(Stored data entries)
----------

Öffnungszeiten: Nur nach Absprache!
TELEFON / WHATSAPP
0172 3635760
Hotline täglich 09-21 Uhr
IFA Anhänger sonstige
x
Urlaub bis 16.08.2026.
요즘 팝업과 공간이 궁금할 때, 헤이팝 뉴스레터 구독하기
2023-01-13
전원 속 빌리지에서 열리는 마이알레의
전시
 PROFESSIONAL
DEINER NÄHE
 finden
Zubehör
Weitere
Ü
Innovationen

----------

**DIRECTIONS:**
Please quote every line of the material above, word for word and in the same order.

**ANSWER AREA:**
Öffnungszeiten: Nur nach Absprache!
TELEFON / WHATSAPP
0172 3635760
Hotline täglich 09-21 Uhr
IFA Anhänger sonstige
x
Urlaub bis 16.08.2026.
요즘 팝업과 공간이 궁금할 때, 헤이팝 뉴스레터 구독하기
2023-01-13
전원 속 빌리지에서 열리는 마이알레의
전시
 PROFESSIONAL
DEINER NÄHE
 finden
Zubehör
Weitere
Ü
Innovationen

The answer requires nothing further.